Comentábamos no hace mucho con Rubén Collazos, asaz director, redactor y fundador de Cine Maldito, el proceso involutivo que había sufrido el cine negro (no el ‹noir›, sino el cine de reivindicación de lo afroamericano realizado por ellos mismos) desde los prometedores 90 con gente como John Singleton o Spike Lee hasta nuestros días, donde se ha caído en una suerte de domesticación de este. Películas que más allá de algún apunte interesante de, por ejemplo, Barry Jenkins, se han convertido en puro material didáctico pasado por el tamiz académico hollywoodiense. En definitiva, películas que bajo una apariencia reivindicativa acaban por ser meros vehículos comerciales, caza premios y finalmente inofensivos.
De alguna manera estamos hablando de un cine que se ha gentrificado, que ha adoptado apariencias de modernidad combativa y progresismo bien pensante pero que, en el camino, se han dejado aquello que las hacía valiosas: la pureza de las raíces, del carácter cultural que las hacía únicas. De alguna manera, aunque trasladado a las vivencias de barrio, Merawi Gerima se hace eco de todo ello en Residue mostrando una vuelta a los orígenes de un director de cine donde se encontrará con un mundo sepultado por las apariencias por esa gentrificación que en nombre del bienestar destruye la esencia del lugar.
Más allá de esta denuncia lo verdaderamente interesante en Residue está en que la contraposición no se hace en base a una glorificación nostálgica del pasado sino más bien en la exposición de que, por más que se quiera ocultar la naturaleza de un lugar y su gente, su esencia, sus problemas, su violencia, racismo y pobreza siguen ahí, latentes. Un conflicto personificado en su protagonista que, buscando su pasado, en rememorar vivencias con sus antiguos amigos del barrio, acaba por chocar con la hostilidad de algunos, la indiferencia de otros y el racismo del nuevo vecindario blanco.
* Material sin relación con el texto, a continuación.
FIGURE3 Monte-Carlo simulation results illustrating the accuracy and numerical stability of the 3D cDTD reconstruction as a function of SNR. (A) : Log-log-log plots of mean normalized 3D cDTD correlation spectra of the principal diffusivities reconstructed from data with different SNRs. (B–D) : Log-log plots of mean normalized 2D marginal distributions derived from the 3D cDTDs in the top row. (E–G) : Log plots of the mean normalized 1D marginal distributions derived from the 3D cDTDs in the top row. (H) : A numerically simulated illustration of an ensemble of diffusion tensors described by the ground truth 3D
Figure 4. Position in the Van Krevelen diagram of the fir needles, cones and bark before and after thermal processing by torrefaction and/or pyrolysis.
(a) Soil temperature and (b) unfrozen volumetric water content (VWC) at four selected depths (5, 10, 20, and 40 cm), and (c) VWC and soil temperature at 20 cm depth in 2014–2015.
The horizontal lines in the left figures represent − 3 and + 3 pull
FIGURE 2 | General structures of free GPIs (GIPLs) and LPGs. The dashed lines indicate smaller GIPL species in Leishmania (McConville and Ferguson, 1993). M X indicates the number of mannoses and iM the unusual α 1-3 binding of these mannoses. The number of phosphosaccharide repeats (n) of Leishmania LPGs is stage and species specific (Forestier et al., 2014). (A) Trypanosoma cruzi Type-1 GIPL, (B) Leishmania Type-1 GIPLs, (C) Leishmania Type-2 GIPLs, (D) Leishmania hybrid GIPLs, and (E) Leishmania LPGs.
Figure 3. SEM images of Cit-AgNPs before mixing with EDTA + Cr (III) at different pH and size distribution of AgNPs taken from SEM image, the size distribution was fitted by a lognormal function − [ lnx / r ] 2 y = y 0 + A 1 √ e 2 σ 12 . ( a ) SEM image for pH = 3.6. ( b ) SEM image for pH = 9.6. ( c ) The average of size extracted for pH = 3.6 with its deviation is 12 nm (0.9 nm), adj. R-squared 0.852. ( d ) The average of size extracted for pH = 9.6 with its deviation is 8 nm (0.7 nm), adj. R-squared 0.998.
Lejos de caer en ese cine que indicábamos al principio, plano en lo visual y propenso al drama fácil y al subrayado ramplón, nos encontramos ante una obra compleja y sutil, que hace del desarraigo una valiosa herramienta visual. Así estamos ante un film de desenfoques, de fragmentación y de cierta abstracción temática. Un intento loable, aunque no del todo exitoso, de inmersión tanto en la mente como en el corazón de su protagonista. Quizás su propia concepción llevada al extremo produce momentos de desconexión, aunque una vez entramos en el juego el resultado más que satisfactorio.
Así pues, estamos ante propuesta que debe ser muy tenida en cuenta en cuanto abre caminos a base de riesgo y de exploración formal. Una idea que aúna subtexto, concepción visual, reivindicación y aires de metarreferencialidad tanto en lo que respecta a lo cinematográfico como a su traslación a la vida real. Una denuncia muy efectiva (o precisamente) por su voluntad de autocrítica, de no rehusar bajar al barro de lo desagradable y de no caer en una falsa victimización. Tan sutil como desafiante, tan impactante por lo que vemos como por lo que se sugiere. Sí, quizás este el camino a seguir.